(www.unplash.com)

Kedungademmu.id— Amar ma’ruf nahi munkar merupakan salah satu prinsip agung dalam ajaran Islam. Ia bukan sekadar kewajiban sosial-keagamaan, melainkan juga cerminan kehalusan akhlak dan kedewasaan spiritual seorang muslim. Namun, dalam praktiknya, tugas mulia ini sering kali tergelincir menjadi sikap menghakimi, mencela, bahkan merendahkan orang lain.
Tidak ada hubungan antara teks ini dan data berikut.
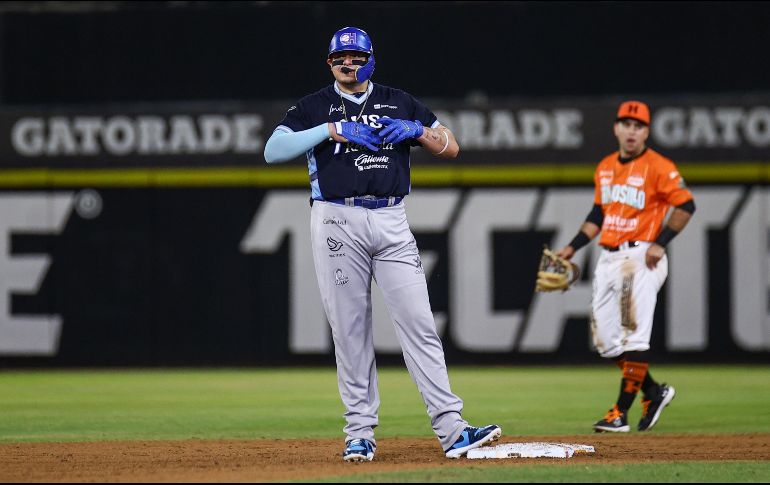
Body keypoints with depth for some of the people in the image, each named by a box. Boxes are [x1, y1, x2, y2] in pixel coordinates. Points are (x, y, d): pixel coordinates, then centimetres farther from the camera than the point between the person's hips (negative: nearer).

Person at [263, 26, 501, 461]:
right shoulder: (314, 108, 8)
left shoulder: (400, 103, 16)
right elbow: (273, 151, -7)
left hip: (392, 224, 1)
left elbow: (451, 147, 16)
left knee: (419, 323, -7)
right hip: (338, 224, -1)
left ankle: (451, 429, -12)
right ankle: (360, 433, 6)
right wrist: (332, 129, -13)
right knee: (350, 330, 0)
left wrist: (417, 130, -4)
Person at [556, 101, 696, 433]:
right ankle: (653, 393, 21)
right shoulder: (605, 168, 15)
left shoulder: (658, 167, -8)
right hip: (608, 258, 8)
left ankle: (621, 414, -11)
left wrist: (660, 243, -17)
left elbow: (686, 205, -11)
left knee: (633, 336, -12)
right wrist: (572, 248, 18)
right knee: (606, 339, 6)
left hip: (641, 258, -8)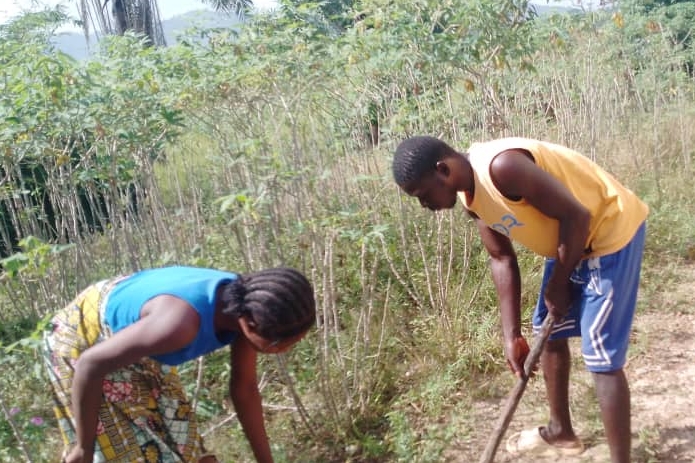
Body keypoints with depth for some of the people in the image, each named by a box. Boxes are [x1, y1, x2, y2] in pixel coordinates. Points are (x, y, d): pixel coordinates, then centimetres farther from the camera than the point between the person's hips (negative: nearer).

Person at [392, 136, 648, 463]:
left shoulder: (502, 167, -33)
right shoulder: (470, 195, -4)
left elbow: (576, 216, -28)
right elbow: (502, 259, 2)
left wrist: (557, 285, -14)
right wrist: (511, 335, -1)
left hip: (611, 230, -9)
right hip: (572, 239, 9)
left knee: (601, 358, -7)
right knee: (548, 332, 19)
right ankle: (560, 432, 39)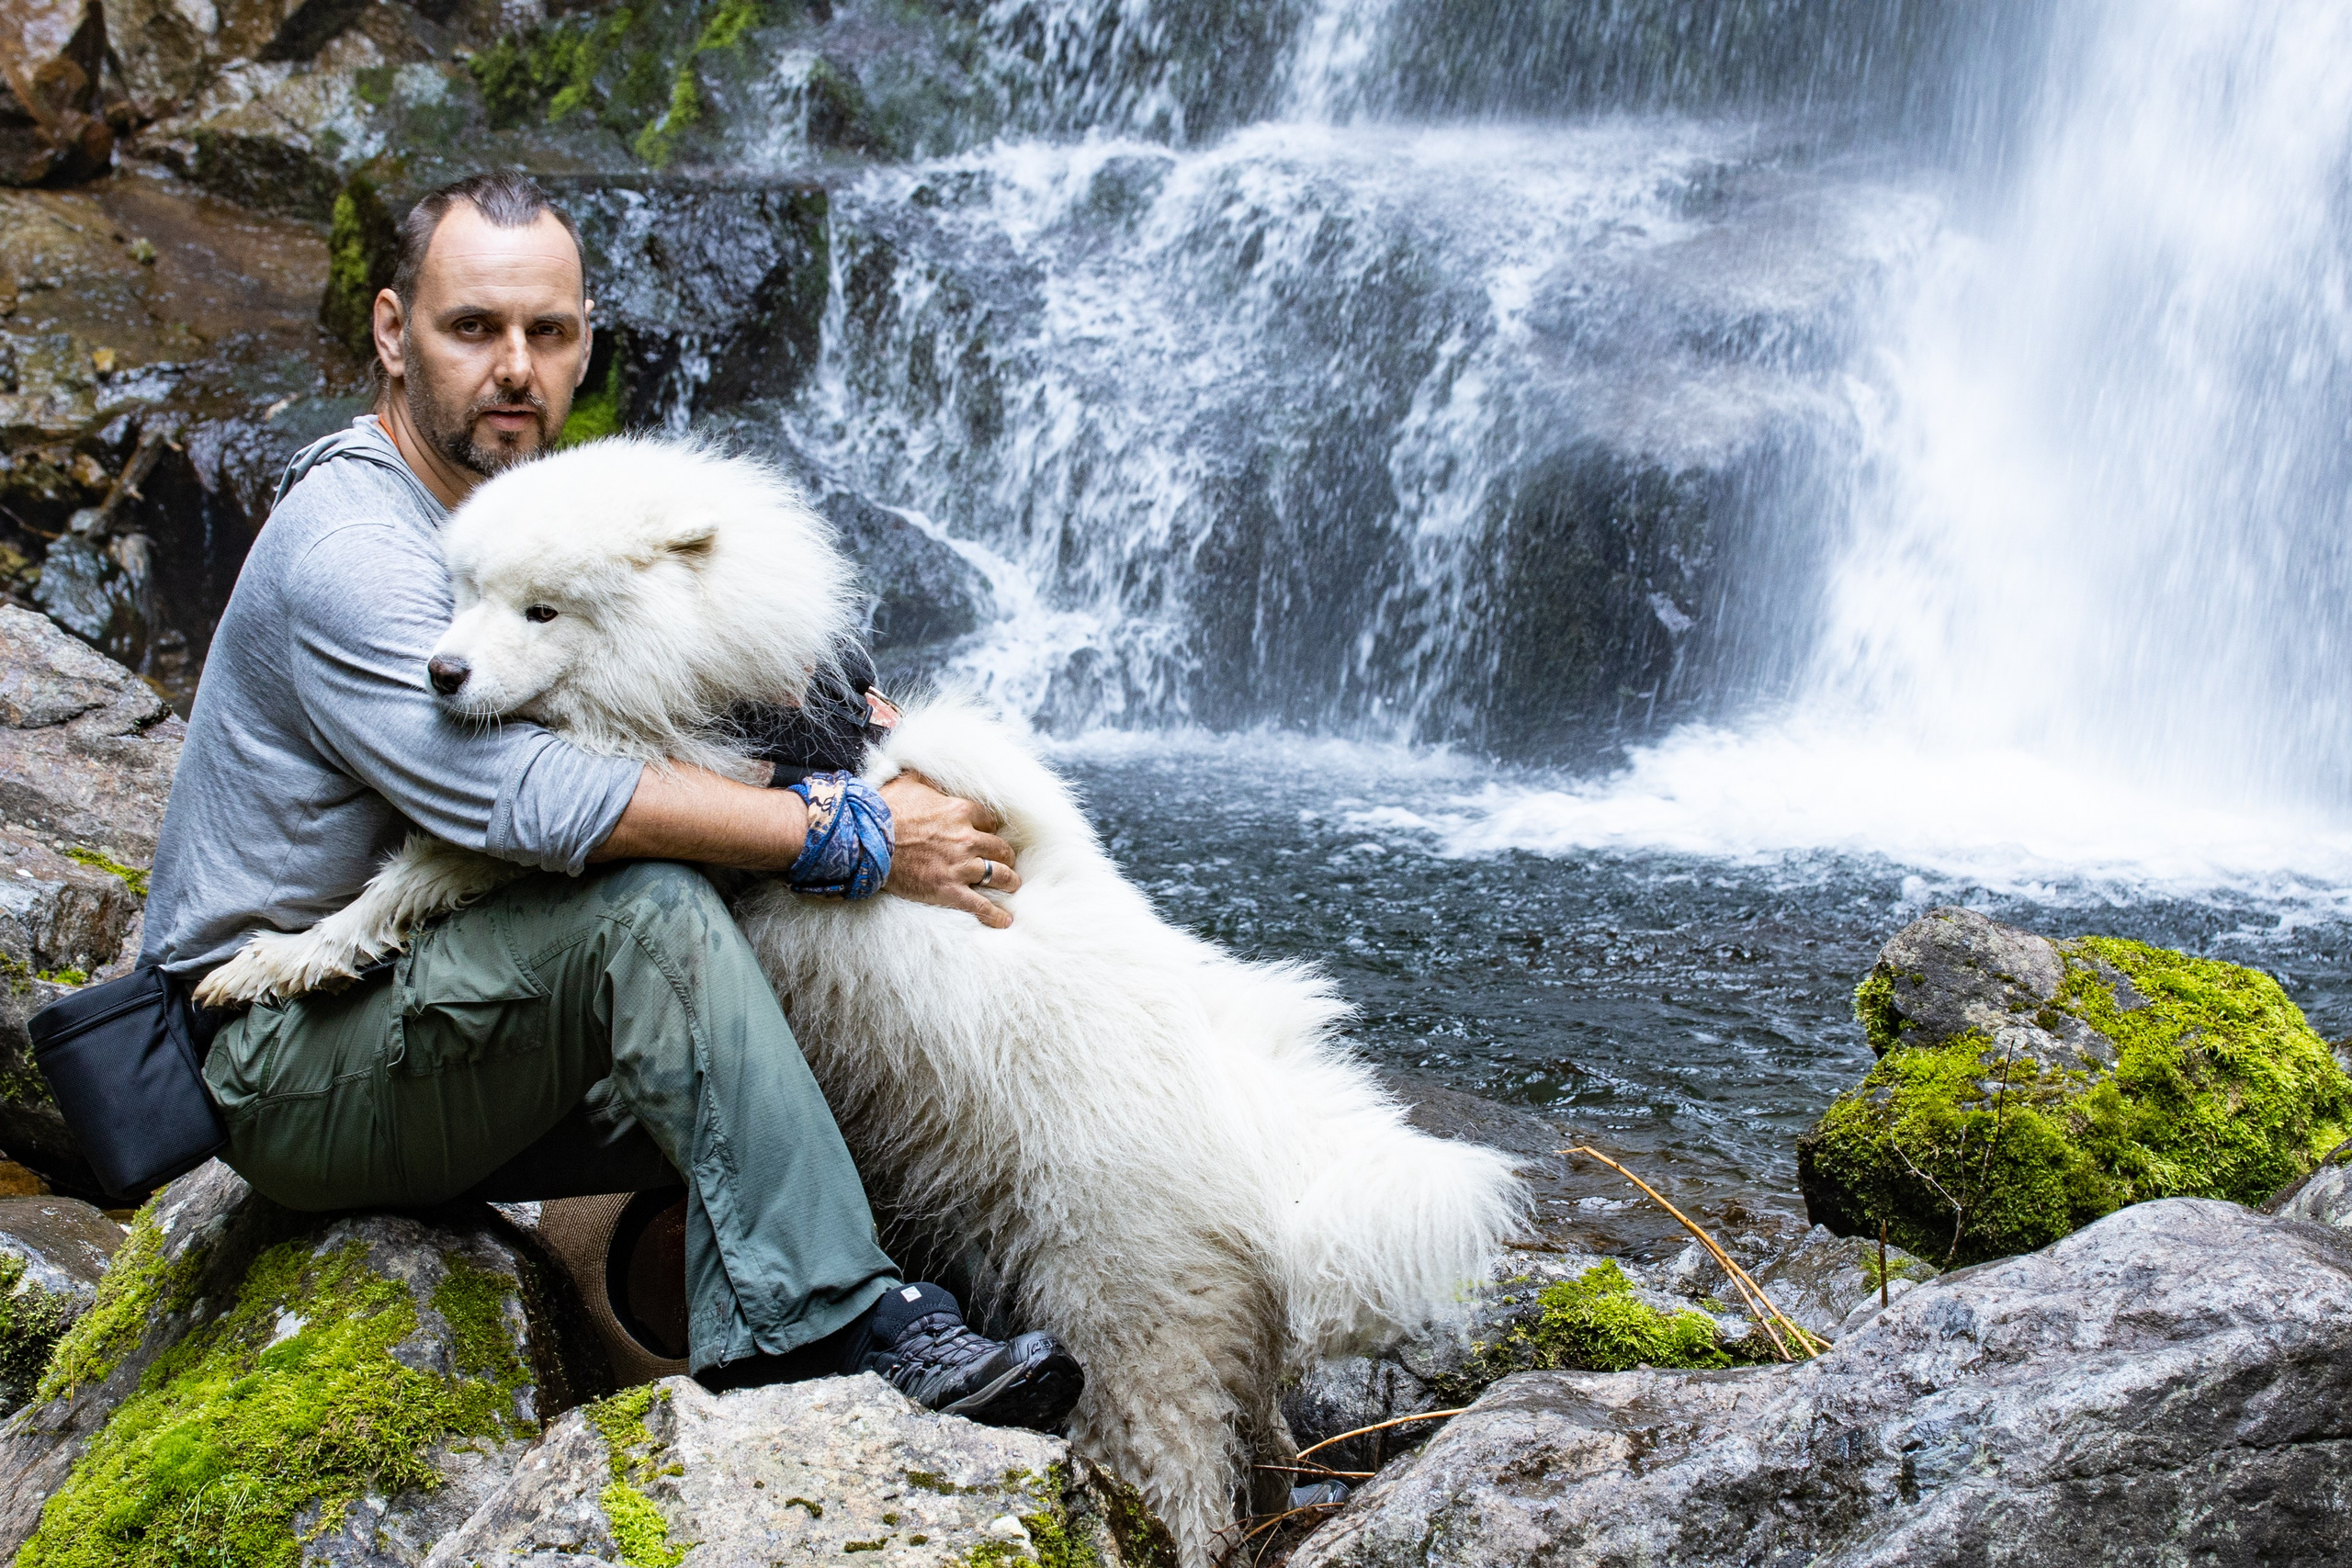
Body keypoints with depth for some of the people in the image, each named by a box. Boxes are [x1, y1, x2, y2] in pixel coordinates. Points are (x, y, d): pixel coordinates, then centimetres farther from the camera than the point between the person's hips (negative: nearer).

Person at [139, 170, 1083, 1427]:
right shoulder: (347, 546, -21)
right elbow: (533, 802, -32)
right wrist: (850, 833, -29)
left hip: (428, 1050, 9)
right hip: (281, 1056, -9)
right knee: (652, 909, -29)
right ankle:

Padahal, Islam mengajarkan bahwa menegakkan kebenaran harus dibarengi dengan adab yang luhur.

Dalam khazanah keilmuan Islam, dikenal istilah muḥtasib, yakni orang yang bertugas menegakkan amar ma’ruf dan mencegah kemungkaran. Seorang muḥtasib tidak cukup hanya berbekal pengetahuan tentang halal dan haram, tetapi juga dituntut memiliki kebijaksanaan, kesabaran, serta keikhlasan. Tanpa adab, nasihat yang benar sekalipun dapat berubah menjadi sumber perpecahan.
Salah satu adab utama dalam menasihati adalah menjauhi sikap mencela dan membuka aib. Islam melarang keras tindakan mencari-cari kesalahan orang lain, apalagi menyebarkannya di hadapan umum.

Rasulullah Saw mengingatkan bahwa siapa pun yang menutup aib saudaranya, maka Allah akan menutup aibnya di dunia dan akhirat. Prinsip ini menegaskan bahwa tujuan nasihat bukanlah mempermalukan, melainkan memperbaiki.

Selain itu, niat yang tulus menjadi fondasi utama dalam amar ma’ruf nahi munkar. Nasihat yang lahir dari amarah, dendam, atau keinginan untuk merasa lebih suci justru akan kehilangan keberkahannya. Sebaliknya, nasihat yang disampaikan dengan kasih sayang, kelembutan, dan keteladanan akan lebih mudah diterima oleh hati yang dinasihati.

Para ulama salaf telah mencontohkan sikap luar biasa dalam hal ini. Mereka lebih memilih menasihati secara sembunyi-sembunyi daripada menegur di hadapan banyak orang. Bagi mereka, menasihati di depan umum tanpa kebutuhan mendesak sama halnya dengan membuka pintu kehinaan. Sikap ini menunjukkan bahwa menjaga kehormatan sesama muslim merupakan bagian tak terpisahkan dari dakwah itu sendiri.

Amar ma’ruf nahi munkar juga menuntut kecermatan dalam memahami situasi dan kondisi. Tidak semua kemungkaran dapat dicegah dengan cara yang sama. Ada kalanya cukup dengan nasihat lisan, ada pula yang memerlukan keteladanan perbuatan. Bahkan, dalam kondisi tertentu, menahan diri demi menghindari mudarat yang lebih besar justru menjadi pilihan yang lebih bijak.

Menegakkan amar ma’ruf bukan hanya tentang menyampaikan kebenaran, tetapi juga tentang bagaimana kebenaran itu disampaikan. Akhlak yang mulia adalah jembatan yang menghubungkan pesan kebenaran dengan hati manusia. Tanpa akhlak, amar ma’ruf kehilangan ruhnya; sebaliknya, dengan adab dan kebijaksanaan, nasihat akan menjadi cahaya yang menuntun, bukan api yang membakar.